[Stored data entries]
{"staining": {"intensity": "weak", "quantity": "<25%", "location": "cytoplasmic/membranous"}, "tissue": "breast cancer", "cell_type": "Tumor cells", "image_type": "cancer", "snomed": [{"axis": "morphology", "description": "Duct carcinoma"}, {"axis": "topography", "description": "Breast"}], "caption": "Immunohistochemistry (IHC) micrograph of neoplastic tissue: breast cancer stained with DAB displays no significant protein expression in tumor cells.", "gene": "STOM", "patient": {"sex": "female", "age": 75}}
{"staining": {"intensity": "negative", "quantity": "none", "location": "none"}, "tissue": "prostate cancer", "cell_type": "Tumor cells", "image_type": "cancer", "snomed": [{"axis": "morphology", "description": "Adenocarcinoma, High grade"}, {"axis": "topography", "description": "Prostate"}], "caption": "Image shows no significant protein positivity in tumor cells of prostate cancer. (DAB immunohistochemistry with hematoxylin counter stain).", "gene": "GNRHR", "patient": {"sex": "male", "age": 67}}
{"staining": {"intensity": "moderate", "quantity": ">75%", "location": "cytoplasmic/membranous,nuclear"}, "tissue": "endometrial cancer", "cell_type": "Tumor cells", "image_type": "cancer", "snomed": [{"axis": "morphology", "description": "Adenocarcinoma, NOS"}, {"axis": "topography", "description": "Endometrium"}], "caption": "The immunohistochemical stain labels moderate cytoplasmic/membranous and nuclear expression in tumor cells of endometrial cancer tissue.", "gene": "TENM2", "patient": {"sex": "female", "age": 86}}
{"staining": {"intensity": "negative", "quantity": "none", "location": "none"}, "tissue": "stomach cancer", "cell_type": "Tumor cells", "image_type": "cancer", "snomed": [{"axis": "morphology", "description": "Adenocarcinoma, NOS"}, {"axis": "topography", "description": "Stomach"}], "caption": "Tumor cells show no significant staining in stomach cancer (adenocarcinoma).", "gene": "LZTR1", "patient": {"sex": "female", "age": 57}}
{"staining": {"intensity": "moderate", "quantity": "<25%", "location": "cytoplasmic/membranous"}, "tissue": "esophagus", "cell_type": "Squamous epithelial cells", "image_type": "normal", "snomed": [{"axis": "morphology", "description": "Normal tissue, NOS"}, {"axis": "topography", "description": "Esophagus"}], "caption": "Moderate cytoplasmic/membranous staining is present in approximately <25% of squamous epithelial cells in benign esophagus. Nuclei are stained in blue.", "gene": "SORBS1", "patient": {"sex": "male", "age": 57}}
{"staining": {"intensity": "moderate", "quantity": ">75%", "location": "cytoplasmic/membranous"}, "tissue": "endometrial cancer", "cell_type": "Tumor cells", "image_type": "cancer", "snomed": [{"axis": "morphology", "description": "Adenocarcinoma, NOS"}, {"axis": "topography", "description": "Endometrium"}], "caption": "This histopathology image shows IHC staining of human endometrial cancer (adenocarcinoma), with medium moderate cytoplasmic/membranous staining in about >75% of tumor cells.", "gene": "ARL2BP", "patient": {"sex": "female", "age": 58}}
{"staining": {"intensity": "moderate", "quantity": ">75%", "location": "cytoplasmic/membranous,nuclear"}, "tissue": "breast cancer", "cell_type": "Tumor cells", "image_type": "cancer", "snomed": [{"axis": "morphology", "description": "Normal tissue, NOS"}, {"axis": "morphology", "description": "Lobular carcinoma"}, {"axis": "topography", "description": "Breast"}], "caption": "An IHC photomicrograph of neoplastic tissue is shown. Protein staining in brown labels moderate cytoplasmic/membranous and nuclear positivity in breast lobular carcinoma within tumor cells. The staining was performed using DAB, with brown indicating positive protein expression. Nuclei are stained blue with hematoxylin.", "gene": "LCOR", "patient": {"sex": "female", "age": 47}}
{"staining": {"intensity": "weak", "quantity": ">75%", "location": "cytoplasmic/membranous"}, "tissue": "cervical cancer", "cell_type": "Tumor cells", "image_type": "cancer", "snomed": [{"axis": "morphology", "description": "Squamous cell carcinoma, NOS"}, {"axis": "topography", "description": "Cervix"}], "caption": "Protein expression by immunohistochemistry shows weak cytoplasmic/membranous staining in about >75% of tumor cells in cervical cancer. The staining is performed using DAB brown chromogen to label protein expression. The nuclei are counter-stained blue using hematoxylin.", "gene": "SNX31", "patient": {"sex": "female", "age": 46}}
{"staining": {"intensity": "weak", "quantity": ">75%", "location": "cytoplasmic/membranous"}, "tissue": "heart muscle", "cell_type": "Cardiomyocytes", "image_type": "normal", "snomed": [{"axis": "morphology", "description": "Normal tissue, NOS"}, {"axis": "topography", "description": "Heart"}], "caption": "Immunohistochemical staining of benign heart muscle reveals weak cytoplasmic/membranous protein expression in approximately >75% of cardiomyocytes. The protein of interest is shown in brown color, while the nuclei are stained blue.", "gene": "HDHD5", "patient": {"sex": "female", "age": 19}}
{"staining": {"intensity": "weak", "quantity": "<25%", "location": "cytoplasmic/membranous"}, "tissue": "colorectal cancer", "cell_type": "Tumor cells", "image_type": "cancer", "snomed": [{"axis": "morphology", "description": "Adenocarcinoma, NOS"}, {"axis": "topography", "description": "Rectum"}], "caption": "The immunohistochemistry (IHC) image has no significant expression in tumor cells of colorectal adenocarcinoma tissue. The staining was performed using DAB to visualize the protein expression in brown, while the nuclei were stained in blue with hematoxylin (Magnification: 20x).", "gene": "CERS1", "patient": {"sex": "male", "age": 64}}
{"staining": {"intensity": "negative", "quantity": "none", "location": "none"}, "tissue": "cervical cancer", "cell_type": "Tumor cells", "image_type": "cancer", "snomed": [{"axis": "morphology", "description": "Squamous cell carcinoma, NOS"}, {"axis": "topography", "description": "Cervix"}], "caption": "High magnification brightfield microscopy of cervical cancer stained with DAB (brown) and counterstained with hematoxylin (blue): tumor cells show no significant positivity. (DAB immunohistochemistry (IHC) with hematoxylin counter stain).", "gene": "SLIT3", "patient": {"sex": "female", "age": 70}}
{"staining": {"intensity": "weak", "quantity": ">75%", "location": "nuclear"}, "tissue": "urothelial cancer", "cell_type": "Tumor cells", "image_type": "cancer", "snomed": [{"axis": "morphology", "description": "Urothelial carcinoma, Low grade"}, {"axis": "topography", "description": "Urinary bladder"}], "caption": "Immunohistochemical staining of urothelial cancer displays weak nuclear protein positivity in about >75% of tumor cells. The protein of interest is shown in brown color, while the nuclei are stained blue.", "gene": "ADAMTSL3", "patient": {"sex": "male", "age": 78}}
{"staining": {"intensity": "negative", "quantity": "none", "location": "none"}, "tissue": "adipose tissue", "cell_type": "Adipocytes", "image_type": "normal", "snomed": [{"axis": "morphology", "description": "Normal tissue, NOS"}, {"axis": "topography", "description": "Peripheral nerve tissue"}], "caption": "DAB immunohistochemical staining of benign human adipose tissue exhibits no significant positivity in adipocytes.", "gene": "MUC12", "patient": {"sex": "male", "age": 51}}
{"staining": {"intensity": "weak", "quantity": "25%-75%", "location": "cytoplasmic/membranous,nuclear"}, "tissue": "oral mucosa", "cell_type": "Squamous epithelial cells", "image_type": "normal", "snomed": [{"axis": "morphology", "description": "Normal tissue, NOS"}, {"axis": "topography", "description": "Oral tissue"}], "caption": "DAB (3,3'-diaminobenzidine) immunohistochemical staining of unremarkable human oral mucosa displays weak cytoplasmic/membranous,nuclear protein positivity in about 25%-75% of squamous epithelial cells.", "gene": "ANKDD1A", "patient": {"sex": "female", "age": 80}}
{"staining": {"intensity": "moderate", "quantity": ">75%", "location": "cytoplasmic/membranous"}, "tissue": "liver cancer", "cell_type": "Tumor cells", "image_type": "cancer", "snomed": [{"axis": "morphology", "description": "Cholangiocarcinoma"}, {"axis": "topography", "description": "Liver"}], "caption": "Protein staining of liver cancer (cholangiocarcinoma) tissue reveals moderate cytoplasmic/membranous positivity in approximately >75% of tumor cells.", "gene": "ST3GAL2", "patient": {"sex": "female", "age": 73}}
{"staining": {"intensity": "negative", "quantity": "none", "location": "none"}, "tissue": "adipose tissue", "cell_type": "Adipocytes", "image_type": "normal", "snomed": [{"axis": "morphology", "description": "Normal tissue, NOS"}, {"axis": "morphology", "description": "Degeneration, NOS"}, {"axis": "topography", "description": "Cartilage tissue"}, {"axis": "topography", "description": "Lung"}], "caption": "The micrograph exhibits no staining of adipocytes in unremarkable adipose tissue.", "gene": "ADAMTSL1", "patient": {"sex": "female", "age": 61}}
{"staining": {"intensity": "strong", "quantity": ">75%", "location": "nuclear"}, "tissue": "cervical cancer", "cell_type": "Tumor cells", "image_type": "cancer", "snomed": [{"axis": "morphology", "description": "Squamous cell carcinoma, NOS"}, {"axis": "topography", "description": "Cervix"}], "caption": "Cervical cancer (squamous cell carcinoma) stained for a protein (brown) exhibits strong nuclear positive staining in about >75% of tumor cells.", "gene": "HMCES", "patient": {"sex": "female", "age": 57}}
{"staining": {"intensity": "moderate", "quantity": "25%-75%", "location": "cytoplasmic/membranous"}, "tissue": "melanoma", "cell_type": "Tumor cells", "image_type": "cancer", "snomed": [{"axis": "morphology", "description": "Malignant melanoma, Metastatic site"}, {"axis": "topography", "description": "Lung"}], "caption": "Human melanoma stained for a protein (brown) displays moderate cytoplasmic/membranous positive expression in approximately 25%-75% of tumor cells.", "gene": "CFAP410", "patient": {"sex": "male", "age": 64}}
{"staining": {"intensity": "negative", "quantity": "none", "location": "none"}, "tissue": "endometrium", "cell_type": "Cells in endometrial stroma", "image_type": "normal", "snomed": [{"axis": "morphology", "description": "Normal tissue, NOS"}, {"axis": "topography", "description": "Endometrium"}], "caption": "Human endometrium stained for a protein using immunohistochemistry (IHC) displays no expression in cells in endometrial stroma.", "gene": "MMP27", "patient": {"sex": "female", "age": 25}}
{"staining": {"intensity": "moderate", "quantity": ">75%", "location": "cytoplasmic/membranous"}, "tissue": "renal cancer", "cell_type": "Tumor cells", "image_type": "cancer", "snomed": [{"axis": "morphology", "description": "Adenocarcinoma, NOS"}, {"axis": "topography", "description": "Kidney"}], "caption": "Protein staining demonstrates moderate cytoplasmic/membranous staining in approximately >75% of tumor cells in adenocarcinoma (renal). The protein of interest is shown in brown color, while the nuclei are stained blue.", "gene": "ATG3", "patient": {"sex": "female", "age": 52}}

ACTION ITEM: Please give back only the lines between the first line of the entries and the line with "shows no significant", both ends included, word for word.

SOLUTION TO THIS PROBLEM:
{"staining": {"intensity": "weak", "quantity": "<25%", "location": "cytoplasmic/membranous"}, "tissue": "breast cancer", "cell_type": "Tumor cells", "image_type": "cancer", "snomed": [{"axis": "morphology", "description": "Duct carcinoma"}, {"axis": "topography", "description": "Breast"}], "caption": "Immunohistochemistry (IHC) micrograph of neoplastic tissue: breast cancer stained with DAB displays no significant protein expression in tumor cells.", "gene": "STOM", "patient": {"sex": "female", "age": 75}}
{"staining": {"intensity": "negative", "quantity": "none", "location": "none"}, "tissue": "prostate cancer", "cell_type": "Tumor cells", "image_type": "cancer", "snomed": [{"axis": "morphology", "description": "Adenocarcinoma, High grade"}, {"axis": "topography", "description": "Prostate"}], "caption": "Image shows no significant protein positivity in tumor cells of prostate cancer. (DAB immunohistochemistry with hematoxylin counter stain).", "gene": "GNRHR", "patient": {"sex": "male", "age": 67}}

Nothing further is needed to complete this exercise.